The most notable change in the presence of α-DTX was in the excitability of the neurons. In the C-type cells and the model, current steps typically elicited a single or short burst of action potentials that changed into longer discharge periods with increasing stimulus current. A similar response pattern was observed upon removal of Idtx but, at all stimulus intensities, either longer bursts or greater discharge rates were observed when compared to control traces. For A-type cells, the impact of Idtx upon discharge was less pronounced, with only a slight increase in discharge rate upon removal of Idtx. Since the depth and time course of the AHP directly impacts the rate and character of repetitive discharge, these results were consistent with the change in the peak AHP upon removal of Idtx in C-type compared with A-type cells. As the AHP traverses membrane voltages that are below the activation threshold for Idtx the manner in which this current deactivates becomes critically important. Around −60 mV the time constant for deactivation (or ‘activation’ for the two-state model used here) was approximately 15 ms. This rate was slow enough to make Idtx one of the larger K+ currents over the initial phase of the AHP in both the A- and C-type neuron models. This implied that removal of Idtx would elevate discharge in both A- and C-type neurons, but the data show α-DTX to have a greater effect on C-type discharge than on A-type. The model indicated that such functional differences arose from the relative contributions of Idtx, I4-AP, IK,Ca and IK to the total outward K+ current. In A-type neurons Idtx and, to a lesser extent, I4-AP, IK,Ca and IK all contributed over the full time course of the AHP. As membrane voltage returned toward resting potentials at the end of the AHP, IK and I4-AP were recruited. Removal of Idtx accelerated membrane depolarization over the later phase of the AHP but the presence of a large I4-AP meant that sufficient compensatory current could be rapidly generated along with somewhat smaller increases in IK,Ca and IK (compare Fig. 11A and B). In C-type neurons Idtx, IK,Ca, IK and, to a much lesser extent, I4-AP contributed over the full time course of the AHP. The voltage- and time-dependent properties of IK,Ca and IK were such that these currents could not compensate for the loss of Idtx.

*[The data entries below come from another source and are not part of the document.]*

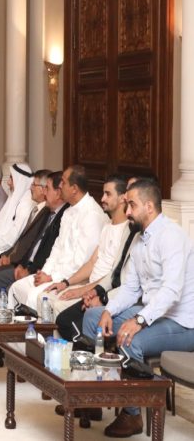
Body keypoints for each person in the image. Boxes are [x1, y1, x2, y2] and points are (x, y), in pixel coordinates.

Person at [83, 178, 194, 437]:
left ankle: (132, 415)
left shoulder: (172, 236)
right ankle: (99, 394)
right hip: (150, 312)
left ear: (149, 206)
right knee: (92, 318)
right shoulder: (138, 240)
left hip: (181, 322)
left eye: (131, 205)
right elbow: (131, 289)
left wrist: (140, 320)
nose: (128, 211)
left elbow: (172, 291)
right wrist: (109, 311)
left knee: (129, 338)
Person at [7, 165, 108, 310]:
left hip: (71, 279)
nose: (60, 185)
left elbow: (81, 262)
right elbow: (57, 248)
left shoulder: (92, 215)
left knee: (34, 296)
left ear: (74, 189)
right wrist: (45, 272)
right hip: (53, 273)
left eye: (64, 182)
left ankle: (29, 324)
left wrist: (52, 277)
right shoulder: (68, 211)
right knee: (16, 288)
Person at [42, 174, 132, 327]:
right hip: (91, 286)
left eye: (108, 194)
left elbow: (113, 277)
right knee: (49, 297)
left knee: (59, 309)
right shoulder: (107, 227)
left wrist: (84, 291)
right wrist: (65, 283)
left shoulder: (127, 231)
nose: (102, 199)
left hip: (103, 292)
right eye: (103, 193)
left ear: (123, 198)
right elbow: (91, 263)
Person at [0, 171, 69, 297]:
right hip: (26, 265)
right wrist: (21, 265)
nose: (44, 192)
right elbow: (30, 243)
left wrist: (28, 270)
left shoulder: (62, 216)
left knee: (6, 287)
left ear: (58, 193)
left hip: (39, 270)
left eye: (47, 188)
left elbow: (48, 251)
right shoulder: (47, 211)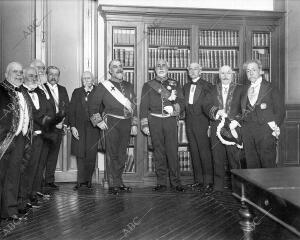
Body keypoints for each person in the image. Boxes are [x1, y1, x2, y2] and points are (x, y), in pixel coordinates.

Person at [89, 60, 137, 195]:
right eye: (115, 67)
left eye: (120, 66)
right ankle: (112, 184)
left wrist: (134, 123)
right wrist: (98, 121)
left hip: (126, 122)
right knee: (112, 153)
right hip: (111, 122)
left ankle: (119, 181)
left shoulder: (129, 85)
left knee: (122, 154)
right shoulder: (103, 86)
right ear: (110, 70)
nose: (118, 69)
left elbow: (133, 106)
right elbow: (93, 105)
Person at [140, 59, 185, 192]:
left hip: (170, 120)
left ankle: (176, 182)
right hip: (154, 121)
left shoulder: (175, 83)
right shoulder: (148, 85)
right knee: (158, 152)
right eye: (158, 66)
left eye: (163, 65)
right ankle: (161, 182)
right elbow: (143, 106)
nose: (161, 67)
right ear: (154, 69)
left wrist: (174, 108)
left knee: (172, 151)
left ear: (168, 68)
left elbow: (182, 102)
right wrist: (144, 124)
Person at [204, 65, 244, 191]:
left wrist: (236, 120)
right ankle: (218, 187)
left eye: (228, 73)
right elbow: (206, 105)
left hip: (233, 128)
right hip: (217, 128)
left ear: (232, 75)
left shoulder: (240, 89)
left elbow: (245, 108)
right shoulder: (212, 89)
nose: (225, 76)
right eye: (222, 73)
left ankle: (238, 189)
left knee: (234, 160)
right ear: (219, 75)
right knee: (217, 158)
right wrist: (216, 111)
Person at [0, 62, 31, 221]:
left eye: (20, 72)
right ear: (6, 74)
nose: (19, 75)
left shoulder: (23, 91)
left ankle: (10, 210)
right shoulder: (1, 90)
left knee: (14, 175)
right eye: (15, 72)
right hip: (4, 139)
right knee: (2, 175)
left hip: (20, 138)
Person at [18, 66, 52, 212]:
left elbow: (45, 110)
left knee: (36, 167)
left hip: (41, 136)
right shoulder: (21, 92)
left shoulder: (39, 91)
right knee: (26, 170)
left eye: (35, 76)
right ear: (24, 77)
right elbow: (32, 114)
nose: (34, 78)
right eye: (31, 75)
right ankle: (22, 202)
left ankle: (31, 196)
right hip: (28, 136)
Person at [241, 59, 285, 168]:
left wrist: (273, 128)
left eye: (254, 70)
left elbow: (280, 111)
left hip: (265, 132)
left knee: (268, 165)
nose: (251, 73)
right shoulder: (243, 89)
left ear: (261, 71)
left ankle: (268, 186)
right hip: (248, 132)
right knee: (251, 166)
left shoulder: (271, 87)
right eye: (248, 71)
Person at [183, 62, 214, 193]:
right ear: (188, 71)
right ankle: (198, 180)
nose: (193, 71)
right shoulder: (185, 86)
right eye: (191, 69)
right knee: (194, 151)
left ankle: (208, 181)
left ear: (200, 71)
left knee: (204, 152)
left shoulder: (208, 86)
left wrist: (209, 125)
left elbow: (211, 106)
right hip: (189, 122)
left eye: (196, 69)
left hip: (203, 122)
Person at [70, 71, 100, 190]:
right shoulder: (77, 92)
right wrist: (73, 126)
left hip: (94, 127)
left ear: (92, 80)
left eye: (88, 78)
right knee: (80, 154)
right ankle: (80, 181)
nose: (86, 80)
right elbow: (71, 110)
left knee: (91, 155)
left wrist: (97, 122)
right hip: (79, 127)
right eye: (83, 78)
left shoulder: (98, 91)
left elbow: (102, 109)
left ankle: (88, 181)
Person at [43, 66, 69, 189]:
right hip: (46, 128)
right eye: (51, 74)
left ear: (59, 77)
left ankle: (49, 181)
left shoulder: (63, 89)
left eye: (56, 75)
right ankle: (38, 183)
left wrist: (63, 123)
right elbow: (41, 111)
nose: (53, 77)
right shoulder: (41, 89)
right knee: (42, 156)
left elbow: (66, 108)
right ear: (47, 75)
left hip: (59, 128)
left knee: (53, 155)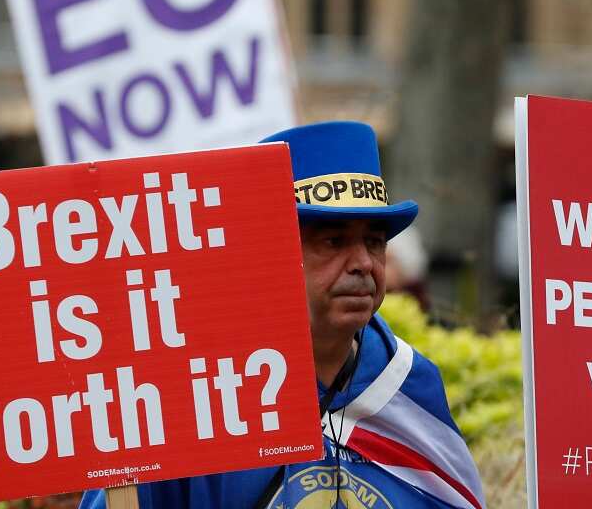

Based on the present study, we propose that α-DTX-sensitive currents serve to limit the excitability of the soma following action potential invasion from the periphery. Under physiological conditions, following invasion by an action potential from the periphery, the membrane potential of the soma would be expected to return quickly to levels more negative than the activation range of the α-DTX-sensitive currents, perhaps without need for the α-DTX-sensitive current. However, recent studies in dorsal root ganglion sensory neurons provide evidence for cross-excitation that leads to depolarization of adjacent neurons (Amir & Devor, 2000). The source of the excitation may be activity-dependent accumulation of extracellular potassium or non-synaptically released transmitters. Furthermore, it has been demonstrated that cultured sensory neurons release neuropeptides such as substance P from the soma (MacLean et al. 1990) and vesicular release from the soma has also been demonstrated (Hay & Hasser, 1998). These transmitters might be expected to diffuse to adjacent cells and even activate autoreceptors on the releasing cell. The presence of α-DTX-sensitive currents under these depolarizing conditions may prevent repetitive discharge, stabilizing the resting potential. This is concordant with the general theme that is developing for the role of the α-DTX-sensitive channels, as explored recently in transgenic mice lacking Kv1.1. The absence of Kv1.1 causes hippocampal CA3 neurons to display increased excitability under conditions that would be expected to produce a depolarization that brings the membrane potential closer to the range where Kv1.1 is activated (such as raising extracellular K+ or blocking inhibitory input; Smart et al. 1998). Our experimental and modelling results are consistent with and provide explanations for these observations.